↓
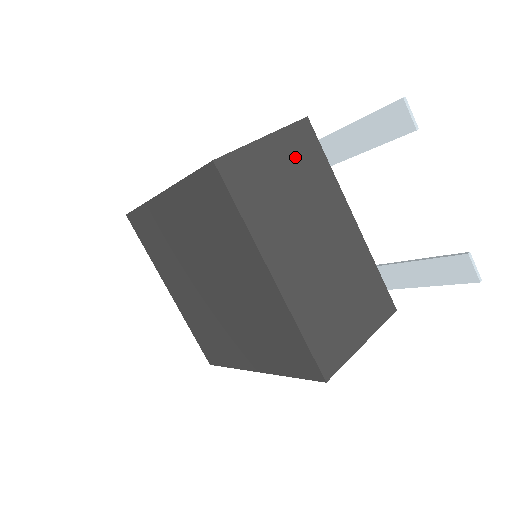
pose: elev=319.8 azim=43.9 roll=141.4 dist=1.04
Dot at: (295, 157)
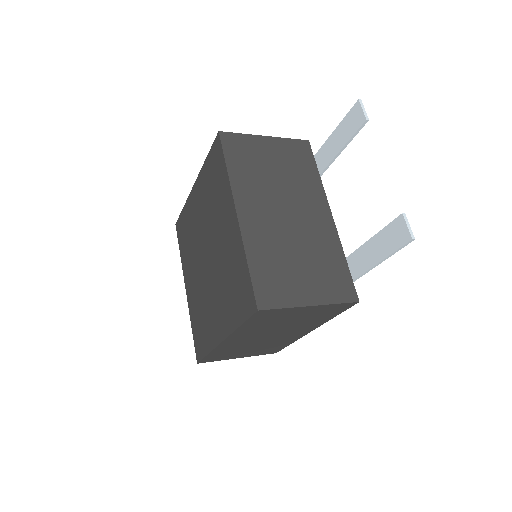
Dot at: (288, 157)
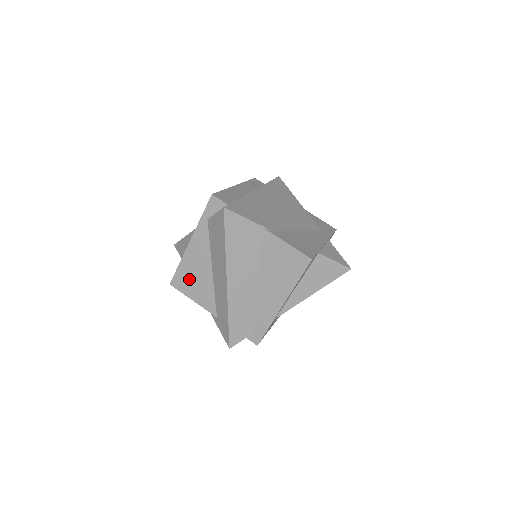
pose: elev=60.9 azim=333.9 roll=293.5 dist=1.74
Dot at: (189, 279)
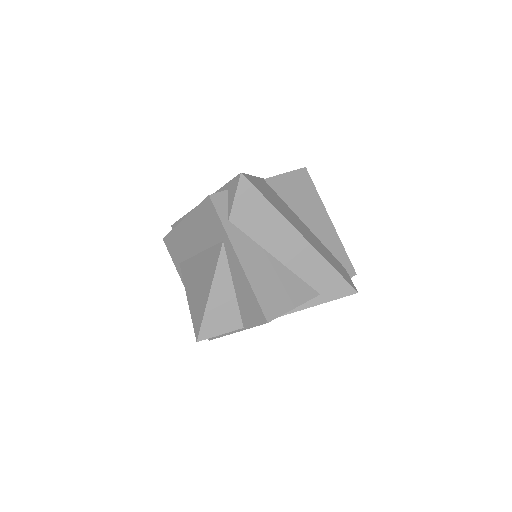
Dot at: (273, 293)
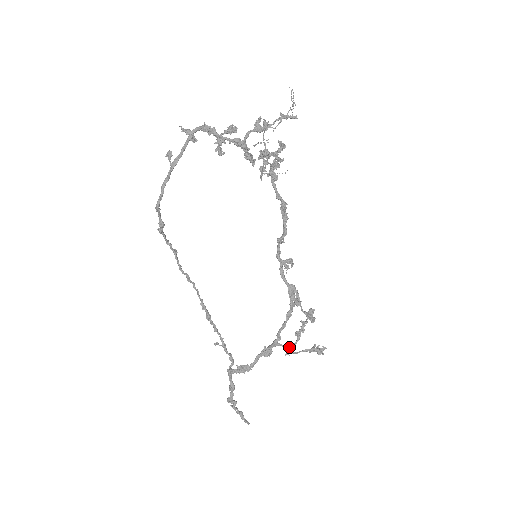
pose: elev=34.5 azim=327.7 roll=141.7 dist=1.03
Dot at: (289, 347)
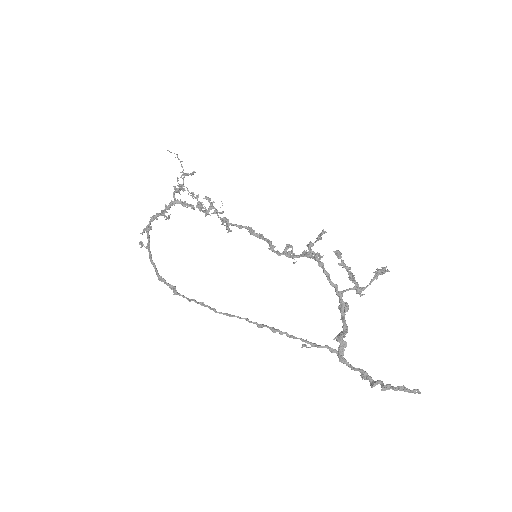
Dot at: (355, 288)
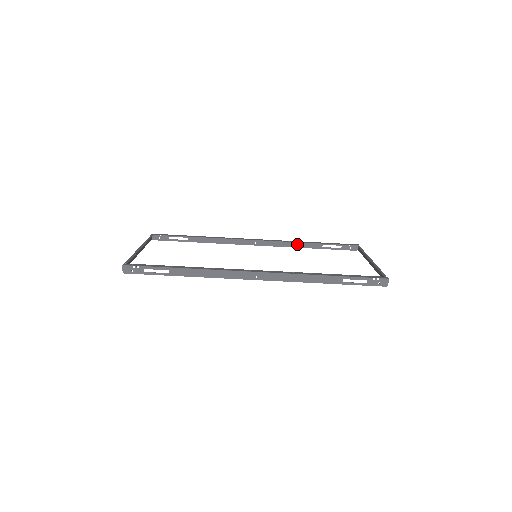
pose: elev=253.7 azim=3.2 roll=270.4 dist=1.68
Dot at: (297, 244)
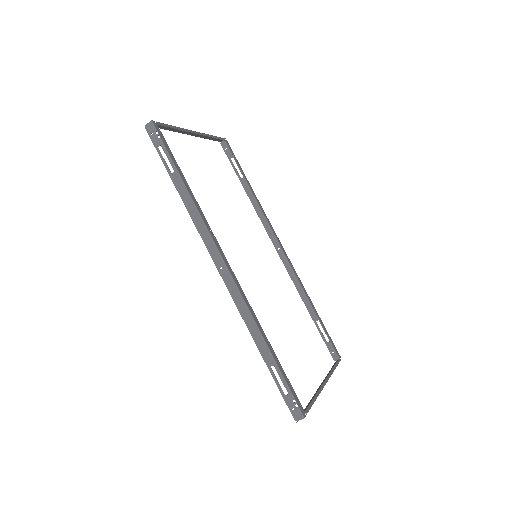
Dot at: (303, 293)
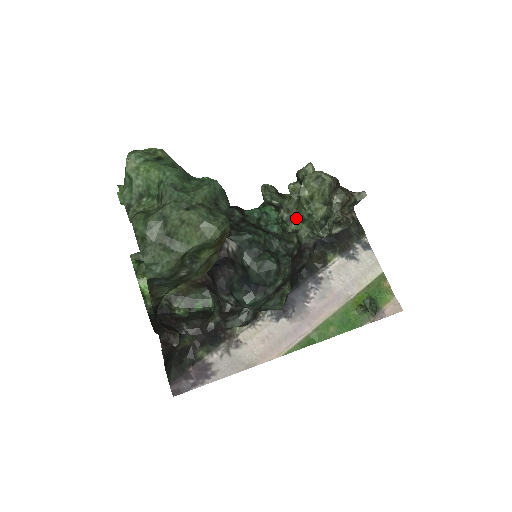
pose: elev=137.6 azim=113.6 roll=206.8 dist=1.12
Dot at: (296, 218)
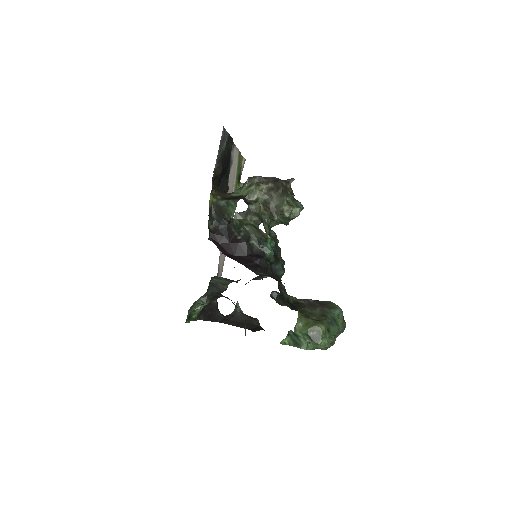
Dot at: occluded
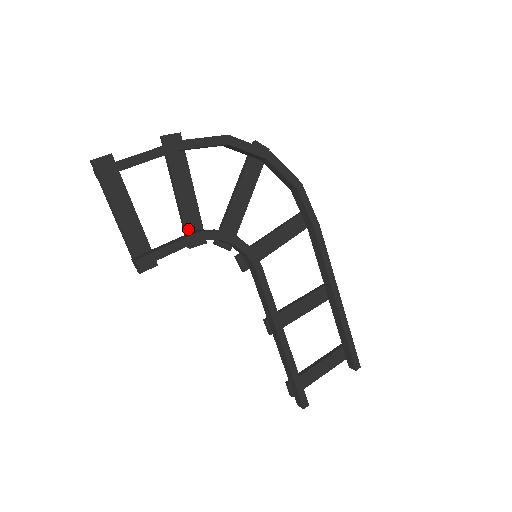
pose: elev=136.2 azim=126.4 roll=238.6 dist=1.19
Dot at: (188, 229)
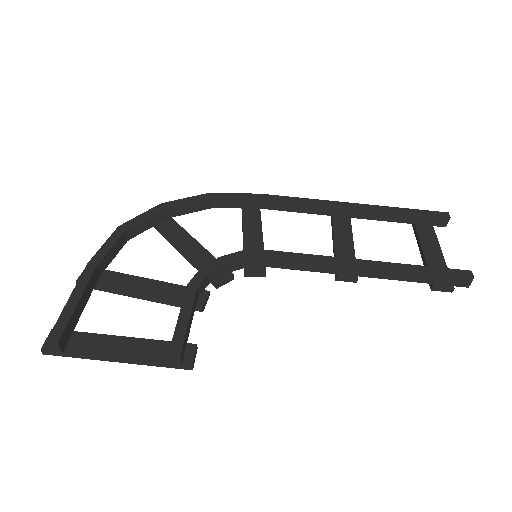
Dot at: (181, 300)
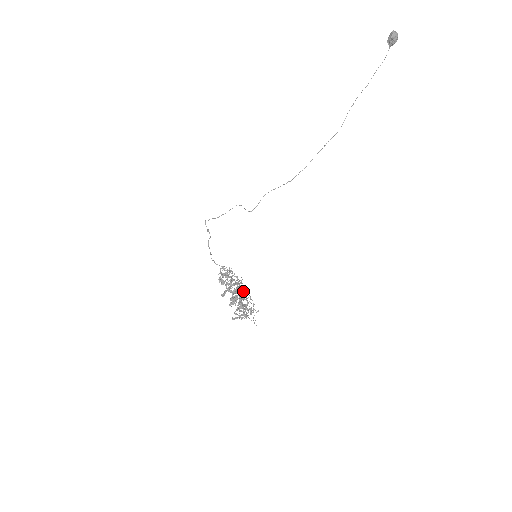
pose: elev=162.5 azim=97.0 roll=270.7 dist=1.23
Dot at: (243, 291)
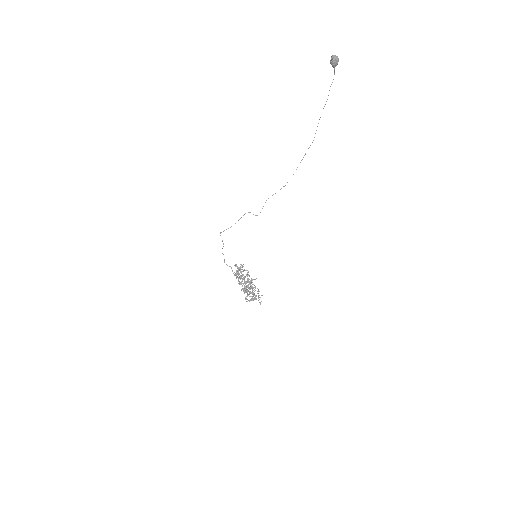
Dot at: occluded
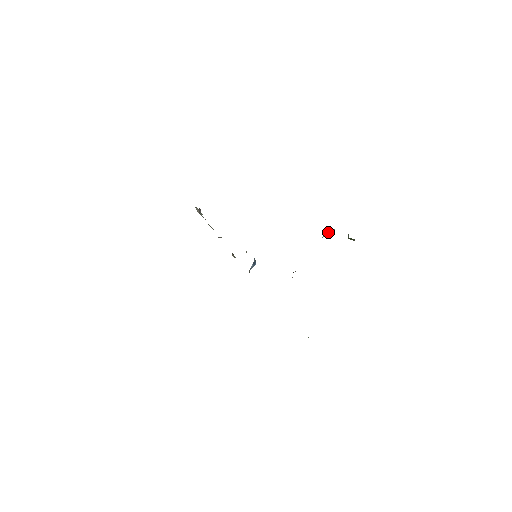
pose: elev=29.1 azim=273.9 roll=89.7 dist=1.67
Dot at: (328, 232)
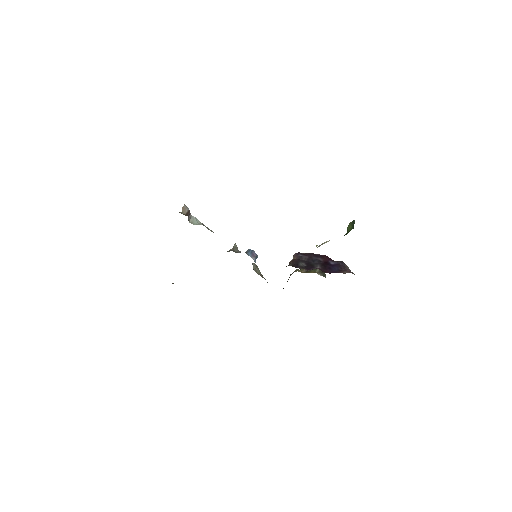
Dot at: (324, 243)
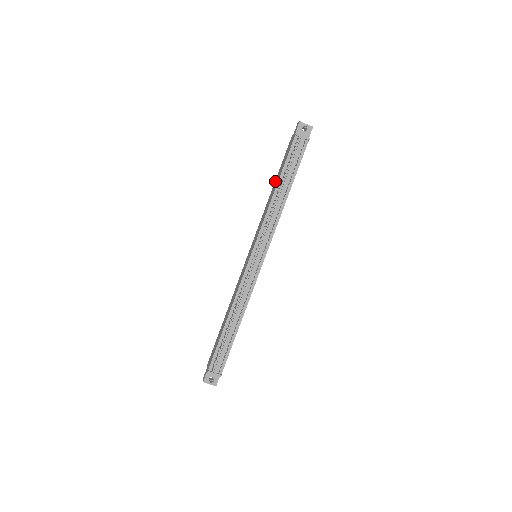
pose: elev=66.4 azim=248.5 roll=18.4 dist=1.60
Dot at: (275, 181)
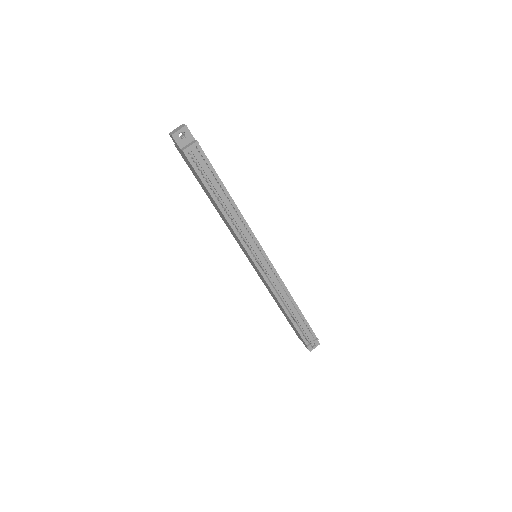
Dot at: (206, 194)
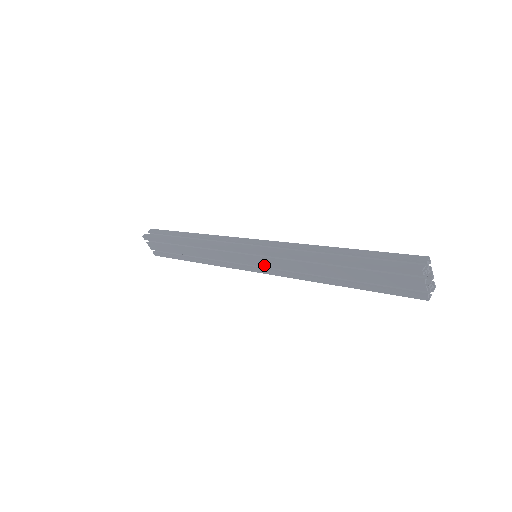
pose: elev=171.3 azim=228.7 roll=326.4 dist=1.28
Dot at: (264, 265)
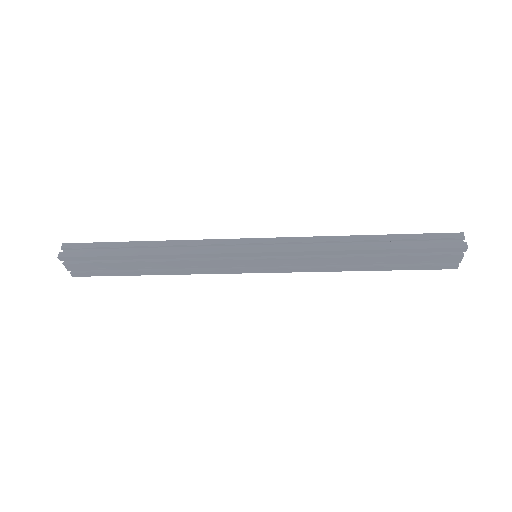
Dot at: (273, 265)
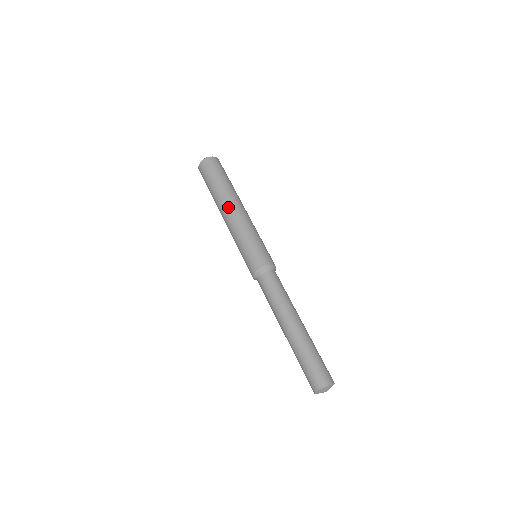
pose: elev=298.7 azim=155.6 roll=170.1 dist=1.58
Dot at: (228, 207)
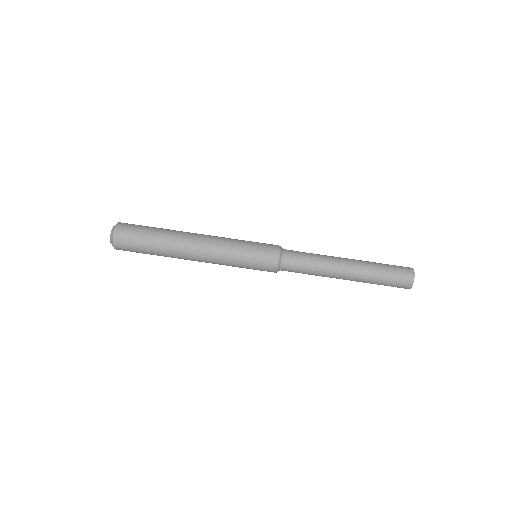
Dot at: occluded
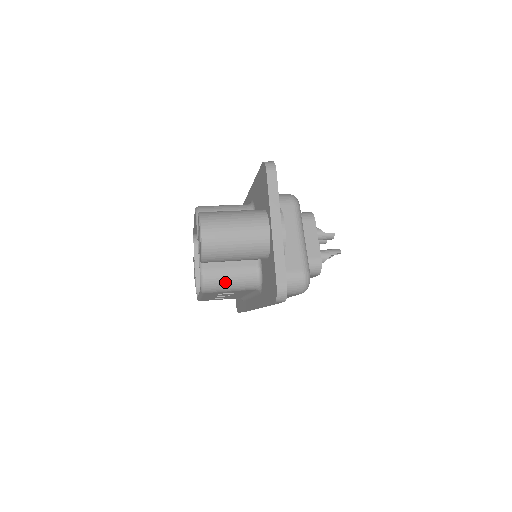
↑
• _Required work_: Please convert the whole listing above into a Markdown table with two columns, Row for a running number and Line for the text of each line. Skip blank lines and leave the pictures out.

• _Task response_:
| Row | Line |
|---|---|
| 1 | pose: elev=319.8 azim=43.9 roll=141.4 dist=1.04 |
| 2 | Dot at: (295, 157) |
| 3 | Dot at: (288, 157) |
| 4 | pose: elev=60.9 azim=333.9 roll=293.5 dist=1.74 |
| 5 | Dot at: (189, 279) |
| 6 | Dot at: (273, 293) |
| 7 | pose: elev=34.5 azim=327.7 roll=141.7 dist=1.03 |
| 8 | Dot at: (289, 347) |
| 9 | Dot at: (355, 288) |
| 10 | pose: elev=253.7 azim=3.2 roll=270.4 dist=1.68 |
| 11 | Dot at: (297, 244) |
| 12 | Dot at: (303, 293) |
| 13 | pose: elev=137.6 azim=113.6 roll=206.8 dist=1.12 |
| 14 | Dot at: (296, 218) |
| 15 | Dot at: occluded |
| 16 | pose: elev=136.2 azim=126.4 roll=238.6 dist=1.19 |
| 17 | Dot at: (188, 229) |
| 18 | Dot at: (181, 300) |
| 19 | pose: elev=162.5 azim=97.0 roll=270.7 dist=1.23 |
| 20 | Dot at: (243, 291) |
| 21 | Dot at: occluded |
| 22 | pose: elev=29.1 azim=273.9 roll=89.7 dist=1.67 |
| 23 | Dot at: (328, 232) |
| 24 | Dot at: (324, 243) |
| 25 | pose: elev=66.4 azim=248.5 roll=18.4 dist=1.60 |
| 26 | Dot at: (275, 181) |
| 27 | Dot at: (206, 194) |
| 28 | pose: elev=171.3 azim=228.7 roll=326.4 dist=1.28 |
| 29 | Dot at: (264, 265) |
| 30 | Dot at: (273, 265) |
| 31 | pose: elev=298.7 azim=155.6 roll=170.1 dist=1.58 |
| 32 | Dot at: (228, 207) |
| 33 | Dot at: occluded |